[INSTRUCTION 1] Count the lines in the entries that contain the word "collectors" and give only the number.

[READING TEXT]
______________________________

I enjoy volunteering at my kid’s school. It sometimes means juggling my work schedule, but I’m lucky to have the flexibility required to make that work. The school encourages this kind of parental involvement for a variety of reasons. I like being able to see how my kid behaves out of the house, and it’s good to be able to meet her friends and teachers as well.
There are tense moments. I worry that the good-natured teasing my daughter has gotten used to will somehow traumatize one of her friends (fortunately though it’s far more common that the other kids will laugh at a joke she has long since written off as no longer funny).
There are tense moments, like when I don’t know how to react to another kid because they are not my kid and I’m not sure what the school’s protocol, like when a girl in the group I was watching on a field trip peed her pants.
There are awkward moments too where I worry about what my kid will say. At the Halloween party each group of students needed to count the seeds in our pre-assigned pumpkins. When my daughter heard about the task, she exclaimed proudly, “Oh good! My daddy is an expert in counting things!” I guess I can’t deny that I’ve left a legacy for my children.

______________________________

[INSTRUCTION 2] In the passage about volunteering at school, what reasons does the writer give for liking it? Answer in one to three sentences.

______________________________

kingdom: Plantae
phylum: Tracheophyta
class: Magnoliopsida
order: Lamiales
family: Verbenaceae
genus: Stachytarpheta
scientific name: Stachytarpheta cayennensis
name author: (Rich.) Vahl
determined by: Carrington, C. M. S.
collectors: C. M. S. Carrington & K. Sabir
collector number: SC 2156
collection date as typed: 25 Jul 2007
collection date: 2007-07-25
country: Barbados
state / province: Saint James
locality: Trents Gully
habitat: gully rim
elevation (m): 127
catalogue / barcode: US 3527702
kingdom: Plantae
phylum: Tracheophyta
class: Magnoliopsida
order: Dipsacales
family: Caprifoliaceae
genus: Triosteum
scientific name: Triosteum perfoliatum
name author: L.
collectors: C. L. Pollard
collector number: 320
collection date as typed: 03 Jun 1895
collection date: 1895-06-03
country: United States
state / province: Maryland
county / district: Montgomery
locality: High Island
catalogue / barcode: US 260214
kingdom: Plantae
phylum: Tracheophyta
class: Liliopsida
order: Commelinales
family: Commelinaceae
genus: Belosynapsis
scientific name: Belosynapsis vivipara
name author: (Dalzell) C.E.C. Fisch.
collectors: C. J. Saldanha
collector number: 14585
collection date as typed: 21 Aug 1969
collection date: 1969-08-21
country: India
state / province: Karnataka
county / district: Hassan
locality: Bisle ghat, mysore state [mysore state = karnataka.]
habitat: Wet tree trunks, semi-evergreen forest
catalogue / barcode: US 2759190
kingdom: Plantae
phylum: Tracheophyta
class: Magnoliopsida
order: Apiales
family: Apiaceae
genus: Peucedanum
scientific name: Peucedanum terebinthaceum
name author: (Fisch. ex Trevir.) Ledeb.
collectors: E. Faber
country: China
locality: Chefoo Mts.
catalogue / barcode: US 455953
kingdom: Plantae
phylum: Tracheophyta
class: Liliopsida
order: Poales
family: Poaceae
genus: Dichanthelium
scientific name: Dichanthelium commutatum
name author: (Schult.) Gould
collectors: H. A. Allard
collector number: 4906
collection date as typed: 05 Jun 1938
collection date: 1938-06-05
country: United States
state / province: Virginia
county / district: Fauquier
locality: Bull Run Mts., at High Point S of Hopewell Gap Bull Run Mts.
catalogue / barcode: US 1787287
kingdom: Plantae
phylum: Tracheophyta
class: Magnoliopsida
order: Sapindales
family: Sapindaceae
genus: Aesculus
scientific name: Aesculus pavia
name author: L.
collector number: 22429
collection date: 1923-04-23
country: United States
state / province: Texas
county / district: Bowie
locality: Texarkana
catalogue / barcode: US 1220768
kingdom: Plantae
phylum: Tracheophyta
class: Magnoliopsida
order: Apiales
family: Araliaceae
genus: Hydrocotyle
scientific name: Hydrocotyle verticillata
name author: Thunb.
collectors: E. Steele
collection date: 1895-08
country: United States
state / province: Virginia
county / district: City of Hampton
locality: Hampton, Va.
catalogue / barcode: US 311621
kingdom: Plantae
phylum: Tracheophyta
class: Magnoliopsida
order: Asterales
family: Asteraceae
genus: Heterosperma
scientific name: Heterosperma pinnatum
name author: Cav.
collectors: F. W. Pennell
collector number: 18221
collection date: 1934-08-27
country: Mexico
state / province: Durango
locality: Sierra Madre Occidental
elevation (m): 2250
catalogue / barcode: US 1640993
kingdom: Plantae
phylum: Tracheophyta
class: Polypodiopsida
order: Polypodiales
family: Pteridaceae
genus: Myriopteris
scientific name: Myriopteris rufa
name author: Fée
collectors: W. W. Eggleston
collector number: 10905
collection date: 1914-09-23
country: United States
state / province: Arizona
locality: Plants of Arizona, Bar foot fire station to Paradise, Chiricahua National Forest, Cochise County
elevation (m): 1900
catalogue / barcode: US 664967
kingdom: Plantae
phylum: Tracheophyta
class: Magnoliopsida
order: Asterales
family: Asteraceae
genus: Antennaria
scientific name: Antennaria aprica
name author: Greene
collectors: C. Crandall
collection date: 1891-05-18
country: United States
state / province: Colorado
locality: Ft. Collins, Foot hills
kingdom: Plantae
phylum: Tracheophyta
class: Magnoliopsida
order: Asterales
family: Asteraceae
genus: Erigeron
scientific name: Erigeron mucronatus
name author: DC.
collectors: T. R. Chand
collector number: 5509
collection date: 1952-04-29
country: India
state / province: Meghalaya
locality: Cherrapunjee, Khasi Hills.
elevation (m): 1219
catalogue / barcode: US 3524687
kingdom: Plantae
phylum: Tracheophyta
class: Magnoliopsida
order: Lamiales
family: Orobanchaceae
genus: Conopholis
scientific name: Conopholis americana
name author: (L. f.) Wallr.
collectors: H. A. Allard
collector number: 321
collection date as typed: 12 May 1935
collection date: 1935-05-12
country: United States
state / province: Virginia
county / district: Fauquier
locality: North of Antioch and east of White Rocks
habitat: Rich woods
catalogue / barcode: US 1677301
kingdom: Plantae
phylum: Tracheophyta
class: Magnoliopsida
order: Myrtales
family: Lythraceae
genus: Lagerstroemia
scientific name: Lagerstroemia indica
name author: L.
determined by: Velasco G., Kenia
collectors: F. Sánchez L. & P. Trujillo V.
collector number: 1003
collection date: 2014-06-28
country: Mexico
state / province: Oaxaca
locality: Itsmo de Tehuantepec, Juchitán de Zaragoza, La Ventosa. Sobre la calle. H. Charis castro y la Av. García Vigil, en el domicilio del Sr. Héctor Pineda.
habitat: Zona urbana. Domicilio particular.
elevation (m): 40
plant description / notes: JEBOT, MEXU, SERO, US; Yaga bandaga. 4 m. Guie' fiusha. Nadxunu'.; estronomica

______________________________

[SOLUTION 1] 12

[SOLUTION 2] The writer likes seeing how the child behaves outside the home. The writer also values getting to meet her friends and teachers.